Gordon Gekko (Michael Douglas) - rekin finansjery otoczony przepychem i pięknymi kobietami, logiczny i wyrachowany wywiera magnetyczny wpływ na Buda Foxa (Charlie Sheen) - młodego maklera giełdowego marzącego o wielkiej fortunie. Bud jest gotowy zrobić wszystko dla swojej kariery, również, dokonywać wyborów, niezgodnych z własnym sumieniem. Czy jest granica, której nie odważy się przekroczyć ? opis dystrybutora
Michael Douglas to koleś, którego nigdy nie uważałem za aktora tylko takiego kombinującego cwaniaczka, który potrafi się wkręcić w tą całą śmietankę aktorską Hollywoodu. W tym filmie pierwszy raz mnie zaskoczył, bo od początku, kiedy tylko pojawił się na ekranie, skradł całą moją uwagę, widać było, że świetnie się czuje w tej roli i do niego należy ten film. Co jest najlepsze zrobił to grając właśnie takiego kombinującego cwaniaczka.

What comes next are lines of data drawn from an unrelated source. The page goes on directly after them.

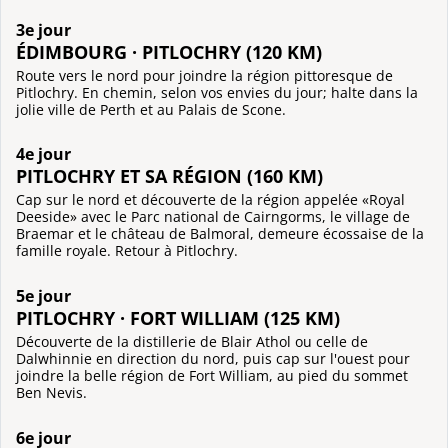
3e jour
ÉDIMBOURG · PITLOCHRY (120 KM)
Route vers le nord pour joindre la région pittoresque de
Pitlochry. En chemin, selon vos envies du jour; halte dans la
jolie ville de Perth et au Palais de Scone.
4e jour
PITLOCHRY ET SA RÉGION (160 KM)
Cap sur le nord et découverte de la région appelée «Royal
Deeside» avec le Parc national de Cairngorms, le village de
Braemar et le château de Balmoral, demeure écossaise de la
famille royale. Retour à Pitlochry.
5e jour
PITLOCHRY · FORT WILLIAM (125 KM)
Découverte de la distillerie de Blair Athol ou celle de
Dalwhinnie en direction du nord, puis cap sur l'ouest pour
joindre la belle région de Fort William, au pied du sommet
Ben Nevis.
6e jour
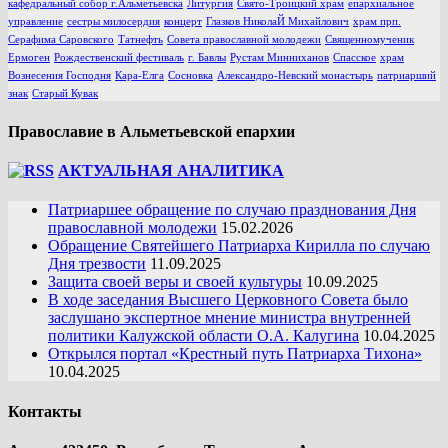
кафедральный собор г.Альметьевска
Литургия
Свято-Троицкий храм
епархиальное
управление
сестры милосердия
концерт
Глазков НиколаЙ Михайлович
храм прп.
Серафима Саровского
Татнефть
Совета православной молодежи
Священномученик
Ермоген
Рождественский фестиваль
г. Бавлы
Рустам Минниханов
Спасское
храм
Вознесения Господня
Кара-Елга
Сосновка
Александро-Невский монастырь
патриарший
знак
Старый Кувак
Православие в Альметьевской епархии
АКТУАЛЬНАЯ АНАЛИТИКА
Патриаршее обращение по случаю празднования Дня
православной молодежи
15.02.2026
Обращение Святейшего Патриарха Кирилла по случаю
Дня трезвости
11.09.2025
Защита своей веры и своей культуры
10.09.2025
В ходе заседания Высшего Церковного Совета было
заслушано экспертное мнение министра внутренней
политики Калужской области О.А. Калугина
10.04.2025
Открылся портал «Крестный путь Патриарха Тихона»
10.04.2025
Контакты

Jest tu też hollywoodzka rodzinka Sheenów – tata i syn. Moim zdaniem Charlie Sheen był najsłabszą, najbardziej rzucającą się w oczy psującą oba świetne filmy Stone’a – Pluton i Wall Street. Pasuje mi bardziej do komedii Hot Shots.
W skrócie o filmie można napisać że jest on o cwaniakach i kombinatorach z Wall Street, których grają cwaniaki i kombinatorzy z Hollywood. Trafny wybór co do obsady. Film nie jest arcydziełem, nie jest też wybitny, to solidne kino powyżej przeciętnej.
Pozostałe
Pieniądz nie śpi, zaś chciwość jest dobra i jest skuteczna – dwa twierdzenia które w łagodniejszej formie nadal da się znaleźć w każdej książce do ekonomii.